# Task 1:
Which JDK issue does the header of the review thread name?
# Task 2:
Render the listing as a numbered list, starting at its first line and continuing up to and including the line with "obcokrajowców, bez zniżek dla Polaków. Radni". Leave out blank lines.

# Text section:
------------------------------------

RFR (L) JDK-8230199: consolidate signature parsing code in HotSpot sources

Lois Foltan lois.foltan at oracle.com
Tue Feb 4 18:42:54 UTC 2020


On 2/3/2020 11:07 PM, David Holmes wrote:
> Hi Lois,
>
> On 4/02/2020 7:39 am, Lois Foltan wrote:
>> On 2/3/2020 12:18 AM, David Holmes wrote:
>>> Hi Lois,
>>>
>>> Sorry for the delay in looking at this. This is a nice set of 
>>> consolidations and simplifications. I few mostly minor 
>>> comments/queries below.
>>
>> Hi David,
>>
>> No problem.  Thank you for reviewing!  Comments interspersed below. 
>
> Responses also below.
>
>> Updated webrev that addresses your concerns below is at: 
>> http://cr.openjdk.java.net/~lfoltan/bug_jdk8230199.3/webrev/index.html
>
> Thanks. I didn't spot any further issues.
>
>>>
>>> On 29/01/2020 6:50 am, Lois Foltan wrote:
>>>> On 1/27/2020 4:36 PM, coleen.phillimore at oracle.com wrote:
>>>>>
>>>>> Lois,  So many nice cleanups in this patch!

------------------------------------

Entries taken from a collection:
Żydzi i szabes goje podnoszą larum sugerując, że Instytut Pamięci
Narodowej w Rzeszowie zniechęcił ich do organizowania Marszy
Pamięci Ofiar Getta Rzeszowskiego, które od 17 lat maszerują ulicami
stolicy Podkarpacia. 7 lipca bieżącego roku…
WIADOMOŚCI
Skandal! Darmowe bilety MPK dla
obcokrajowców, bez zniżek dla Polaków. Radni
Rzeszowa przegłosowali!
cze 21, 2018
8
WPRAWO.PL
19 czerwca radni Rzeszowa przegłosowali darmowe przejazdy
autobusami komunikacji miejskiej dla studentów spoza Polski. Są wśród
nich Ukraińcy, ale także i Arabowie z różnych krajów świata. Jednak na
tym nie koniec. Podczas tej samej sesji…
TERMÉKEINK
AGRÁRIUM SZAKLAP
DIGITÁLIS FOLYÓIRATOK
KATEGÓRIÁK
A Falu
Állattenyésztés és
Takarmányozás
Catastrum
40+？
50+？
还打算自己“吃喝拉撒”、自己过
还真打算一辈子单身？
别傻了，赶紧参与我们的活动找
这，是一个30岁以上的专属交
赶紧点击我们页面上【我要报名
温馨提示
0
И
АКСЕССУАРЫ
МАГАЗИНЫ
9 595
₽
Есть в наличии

------------------------------------

# Problem solution 1:
JDK-8230199

# Problem solution 2:
1. Żydzi i szabes goje podnoszą larum sugerując, że Instytut Pamięci
2. Narodowej w Rzeszowie zniechęcił ich do organizowania Marszy
3. Pamięci Ofiar Getta Rzeszowskiego, które od 17 lat maszerują ulicami
4. stolicy Podkarpacia. 7 lipca bieżącego roku…
5. WIADOMOŚCI
6. Skandal! Darmowe bilety MPK dla
7. obcokrajowców, bez zniżek dla Polaków. Radni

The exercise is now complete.